Usually, I manage to squeeze breakfast in too, it being my favorite meal, but lately, my routine has extended to waking up a little earlier so that I can write and check email (and drink my coffee with dry hair) before heading to work. You’d think that while I’m writing about food, I’d want to concurrently be eating food, but usually that is not the case.

I have, however, discovered that the one thing I can manage to make time for in the morning is a muffin. I had been buying the 100-calorie Vita-Muffins but when I had a free Saturday afternoon and all of the ingredients in my pantry to make the base recipe for New York Times Whole-Wheat Muffins, it seemed silly to schedule a special trip to the store.


Whole Wheat Muffins with Pecans and Golden Raisins

1/2 cup melted unsalted butter, more for greasing tins

2 1/2 cups whole wheat flour, preferably pastry flour

1 cup sugar

2 teaspoons baking powder

1/4 teaspoon baking soda

1/4 teaspoon salt

1 cup mashed pumpkin

1 egg, beaten

1/2 cup buttermilk.

1 cup chopped pecans

1 cup golden raisins


1. Preheat oven to 375 degrees and grease two 6-cup muffin tins or fill with liners. In a large bowl, mix together the flour, sugar, baking powder, baking soda and salt. In another bowl, whisk together the melted butter, banana, egg and buttermilk. Fold wet mixture into dry mixture and stir until just combined.

2. Fill muffin tins or liners; bake for about 25 to 30 minutes, or until muffins are puffed and turning golden brown on top. Serve warm if possible.

Yield: 12 muffins.

{ 7 comments… read them below or add one }

Daryl February 18, 2010 at 8:28 pm

How many WW points do you think these babies are. they look good!


thatShortChick February 20, 2010 at 7:49 pm

These really sound like a more filling on-the-go breakfast option. I would totally make these with blueberries instead of the raisins and pecans (I don’t like either of those).
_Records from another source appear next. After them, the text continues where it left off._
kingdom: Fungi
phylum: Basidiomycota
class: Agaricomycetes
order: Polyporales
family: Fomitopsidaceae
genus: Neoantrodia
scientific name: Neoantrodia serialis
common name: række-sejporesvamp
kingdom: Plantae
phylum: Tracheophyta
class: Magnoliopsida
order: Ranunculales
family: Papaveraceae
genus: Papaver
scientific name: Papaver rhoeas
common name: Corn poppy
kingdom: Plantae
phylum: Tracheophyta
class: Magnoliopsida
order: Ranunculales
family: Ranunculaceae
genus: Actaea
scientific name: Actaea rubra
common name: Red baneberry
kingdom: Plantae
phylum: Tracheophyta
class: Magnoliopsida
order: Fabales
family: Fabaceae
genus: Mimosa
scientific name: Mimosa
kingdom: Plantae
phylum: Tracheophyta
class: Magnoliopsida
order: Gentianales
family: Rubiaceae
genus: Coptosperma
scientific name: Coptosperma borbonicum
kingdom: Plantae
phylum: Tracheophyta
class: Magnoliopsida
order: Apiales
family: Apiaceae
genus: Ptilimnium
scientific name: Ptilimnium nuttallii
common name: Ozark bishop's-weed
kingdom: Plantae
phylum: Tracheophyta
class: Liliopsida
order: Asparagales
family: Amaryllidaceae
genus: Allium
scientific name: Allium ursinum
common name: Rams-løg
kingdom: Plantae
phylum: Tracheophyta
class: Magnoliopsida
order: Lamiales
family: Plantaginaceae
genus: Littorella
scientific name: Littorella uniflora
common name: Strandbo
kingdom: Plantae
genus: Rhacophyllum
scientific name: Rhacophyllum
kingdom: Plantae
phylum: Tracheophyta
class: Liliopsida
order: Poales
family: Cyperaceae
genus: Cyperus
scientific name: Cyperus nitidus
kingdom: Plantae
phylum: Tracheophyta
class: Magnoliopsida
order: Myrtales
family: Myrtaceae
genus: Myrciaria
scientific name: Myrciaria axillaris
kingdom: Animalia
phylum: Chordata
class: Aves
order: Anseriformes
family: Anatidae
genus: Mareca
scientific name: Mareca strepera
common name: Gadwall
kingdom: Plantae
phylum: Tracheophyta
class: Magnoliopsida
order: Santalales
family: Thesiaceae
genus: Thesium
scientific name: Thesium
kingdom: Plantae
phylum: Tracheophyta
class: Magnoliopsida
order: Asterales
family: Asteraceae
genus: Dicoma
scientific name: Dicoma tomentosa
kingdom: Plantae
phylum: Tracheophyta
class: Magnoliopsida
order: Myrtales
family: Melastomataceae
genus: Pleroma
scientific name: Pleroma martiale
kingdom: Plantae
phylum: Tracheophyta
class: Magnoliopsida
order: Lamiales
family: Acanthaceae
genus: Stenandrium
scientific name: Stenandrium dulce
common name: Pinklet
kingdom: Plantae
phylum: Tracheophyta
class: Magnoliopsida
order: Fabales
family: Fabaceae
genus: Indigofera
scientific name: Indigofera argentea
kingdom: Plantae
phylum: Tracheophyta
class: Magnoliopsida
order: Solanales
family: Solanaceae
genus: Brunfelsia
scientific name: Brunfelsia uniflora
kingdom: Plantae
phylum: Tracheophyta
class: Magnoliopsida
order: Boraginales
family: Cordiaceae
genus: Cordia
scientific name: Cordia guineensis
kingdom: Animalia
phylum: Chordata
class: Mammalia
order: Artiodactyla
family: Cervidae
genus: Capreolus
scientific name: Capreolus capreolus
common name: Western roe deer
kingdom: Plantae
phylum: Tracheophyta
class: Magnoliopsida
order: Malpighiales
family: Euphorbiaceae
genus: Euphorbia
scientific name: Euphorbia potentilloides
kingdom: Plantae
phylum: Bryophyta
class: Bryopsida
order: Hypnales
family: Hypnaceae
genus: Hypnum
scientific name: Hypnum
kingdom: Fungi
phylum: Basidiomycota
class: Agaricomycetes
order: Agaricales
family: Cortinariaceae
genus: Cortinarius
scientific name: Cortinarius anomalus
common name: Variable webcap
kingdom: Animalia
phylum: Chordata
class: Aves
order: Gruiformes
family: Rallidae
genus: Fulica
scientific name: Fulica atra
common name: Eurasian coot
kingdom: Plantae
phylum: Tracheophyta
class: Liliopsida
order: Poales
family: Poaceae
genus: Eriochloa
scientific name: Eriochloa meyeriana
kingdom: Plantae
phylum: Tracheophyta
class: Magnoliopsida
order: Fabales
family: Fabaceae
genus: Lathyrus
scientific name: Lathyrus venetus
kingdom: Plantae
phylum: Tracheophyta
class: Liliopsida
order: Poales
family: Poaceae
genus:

grace February 21, 2010 at 8:16 am

that is one fabulously dense muffin. i usually make every effort to have plenty of time for breakfast, but if, perchance, i oversleep, this is a great grab-and-go option. what is it about golden raisins that entices me so?


kellieatsforfun February 23, 2010 at 2:08 am

Those look amazing! I love to have a little pumpkin in muffins, as well–it makes them so moist and rich.


Kimberly February 24, 2010 at 3:14 pm

I’ve been looking for a good whole wheat muffin recipe and this looks perfect – thanks!


Me-Linh @ Sweet and Sweat February 27, 2010 at 7:56 pm

These look delicious! I’ll be sure to try them when I get back home to a kitchen. :)


Barbara Bakes March 2, 2010 at 9:33 pm

These sound like a fabulous healthy way to start the morning! Bookmarking!